"Sono dannose le scatole cinesi, non At&t"

Morando: "Ma quale italianità da difendere? Pensiamo piuttosto ai piccoli azionisti inermi di fronte ai patti di sindacato"

"Sono dannose le scatole cinesi, non At&t"

Roma - Enrico Morando, presidente diessino della commissione Bilancio del Senato, non condivide la preoccupazione espressa da altri esponenti del suo partito per l’ingresso dell’At&t e di America Movil in Olimpia; e, quindi, in Telecom.
«E perché dovrei essere preoccupato? In fin dei conti ci troviamo davanti ad un’operazione analoga a quella che portò Tronchetti a controllare Telecom. All’epoca nessuno si pose il problema di come Pirelli, attraverso lo strumento delle scatole cinesi, arrivò a controllare Telecom, senza ricorrere a un’Opa. E chi di “non Opa ferisce...”».
Prego, finisca la frase...
«Insomma, qui si finisce di dimenticare che la grande anomalia italiana è data da quell’originale eufemismo che è il “capitalismo di relazione”. Le società vengono controllate da patti di sindacato. Ne consegue che non c’è alcuna tutela degli azionisti di minoranza. Basta scalare una scatola cinese e il gioco è fatto. Tutto il contrario della trasparenza garantita dal meccanismo delle Opa: meccanismo che tutela tutti, azionisti di maggioranza; ma soprattutto di minoranza».
Paradosso per paradosso, anche l’operazione At&t è figlia di questo «capitalismo di relazione». Nella maggioranza e nell’opposizione si lamenta che, in questo modo, verrebbe meno l’italianità dell’azienda...
«Ma quale italianità! L’italianità di un’azienda non è un valore da difendere in sé. L’operazione presenta le stesse lacune che portarono Tronchetti al controllo di Telecom. Qui non si parla di chi controlla, ma di come arriva al controllo di un’azienda. È questo il problema che abbiamo davanti. Eppoi, fino a un po’ di anni fa, la nostra era un’economia domestica, locale. Le nostre imprese non erano aperte all’esterno. Ora, invece, ci siamo aperti. E non è un caso che arrivino gli americani e i messicani. Arrivano perché le nostre imprese sono gestite da questo meccanismo delle scatole cinesi. Un meccanismo che manifesta l’estrema debolezza del nostro capitalismo, e i colossi internazionali ne approfittano. Si parla tanto della rete Telecom e di una sua separazione sul modello inglese.
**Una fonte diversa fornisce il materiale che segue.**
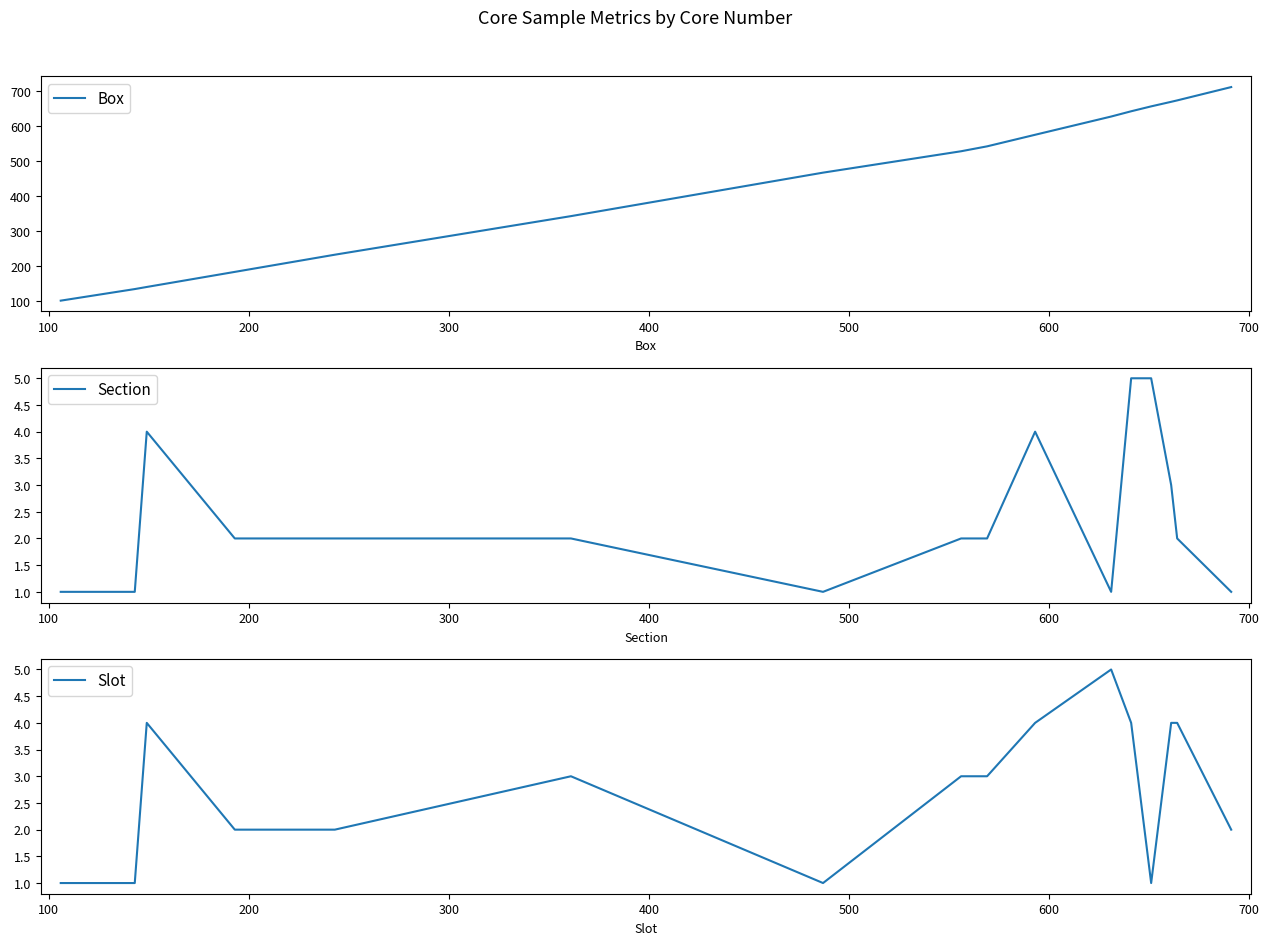

What is the maximum value shown in the chart?

711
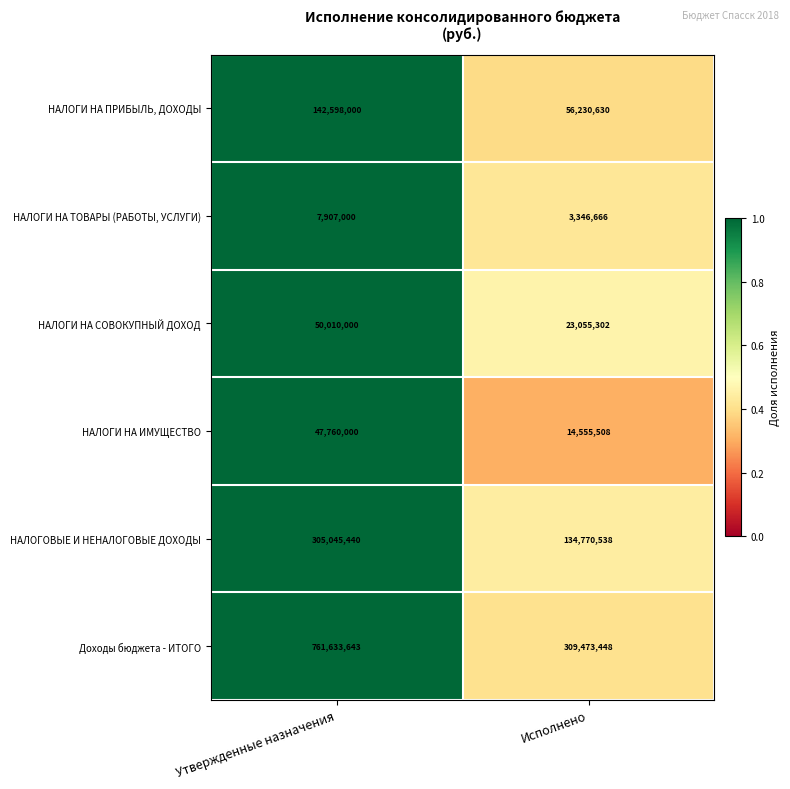

Reading right to left, what are all the values shown in this chart?

НАЛОГИ НА ПРИБЫЛЬ, ДОХОДЫ: 56230630	142598000
НАЛОГИ НА ТОВАРЫ (РАБОТЫ, УСЛУГИ): 3346666	7907000
НАЛОГИ НА СОВОКУПНЫЙ ДОХОД: 23055302	50010000
НАЛОГИ НА ИМУЩЕСТВО: 14555508	47760000
НАЛОГОВЫЕ И НЕНАЛОГОВЫЕ ДОХОДЫ: 134770538	305045440
Доходы бюджета - ИТОГО: 309473448	761633643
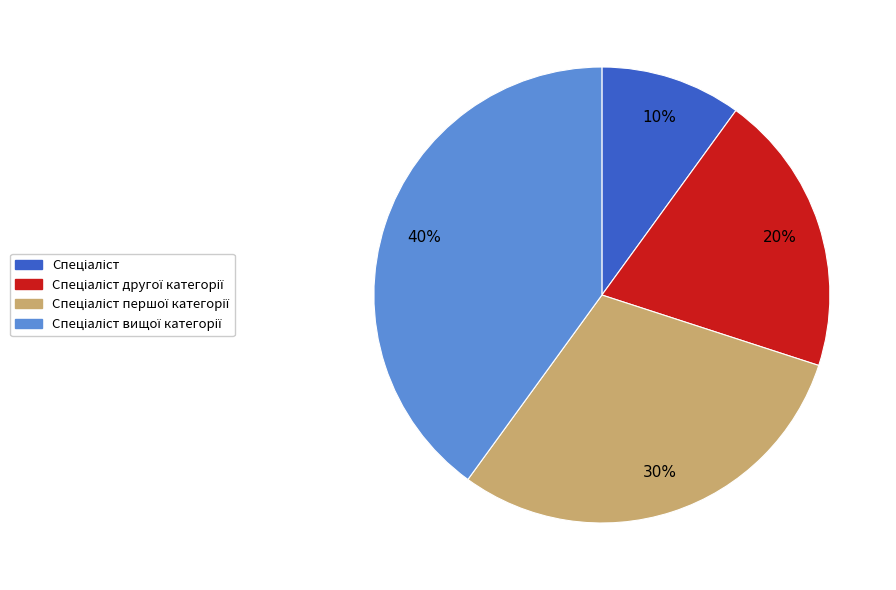

Is there a majority slice in this chart?

No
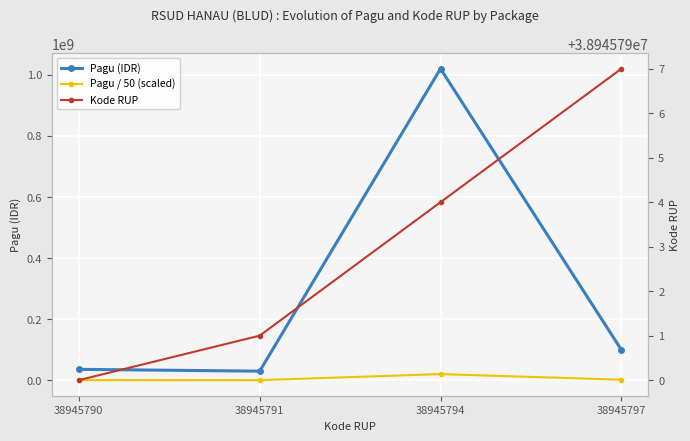

How many Kode RUP values are between 38945791 and 38945797?

3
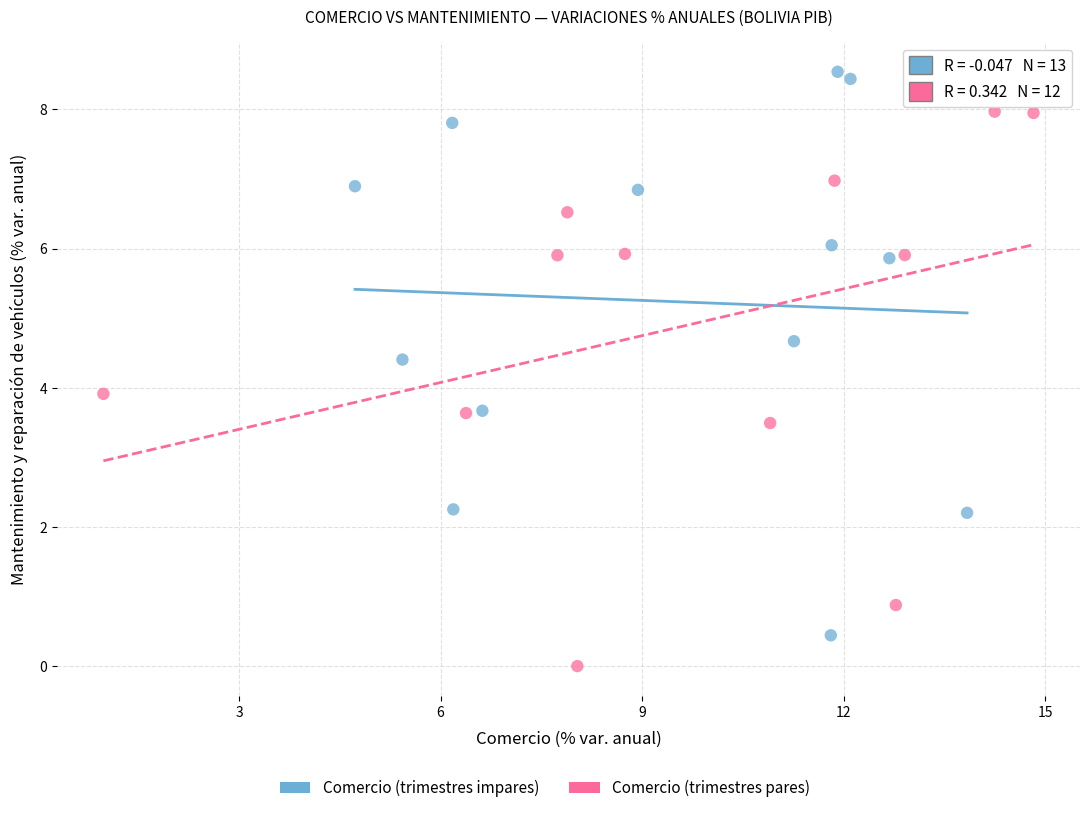

Which series reaches the minimum Y coordinate?

Comercio (trimestres pares)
Ma se in Gran Bretagna si racconta che le aziende sono controllate con i Patti di sindacato, chiamano il 118».
A dir la verità c’erano, e forse ci sono ancora, anche gruppi finanziari italiani interessati a sfruttare quella che lei definisce la debolezza del nostro capitalismo, le scatole cinesi.
«Certo che ci sono banche e istituti finanziari pronti a sfruttare la situazione. E quello delle banche è un caso paradossale. Nel patto di sindacato di Telecom ci sono alcune banche che, oggi, potrebbero far parte di cordate destinate ad acquistare le azioni di Olimpia. Cioè della scatola cinese che controlla Telecom. Insomma, sono nella doppia posizione di acquirenti e venditori. Quale ruolo adotteranno?».
Crede che l’At&t sia stata affiancata dall’amministrazione americana nell’operazione Telecom?
«Non so se l’At&t sia stata affiancata dall’amministrazione Usa nell’operazione Telecom. Comunque, non me ne stupirei. Credo sia naturale che un governo affianchi una propria impresa impegnata in una grande acquisizione internazionale.

Penso che formule di affiancamento ci siano state anche da parte del nostro governo nei confronti dell’Enel e dell’Eni in Russia. E ritengo che l’operazione dell’Enel in Spagna non sia stata proprio indifferente a Prodi. Quindi, perché scandalizzarsi se l’amministrazione Usa ha affiancato, o affianca, l’At&t?».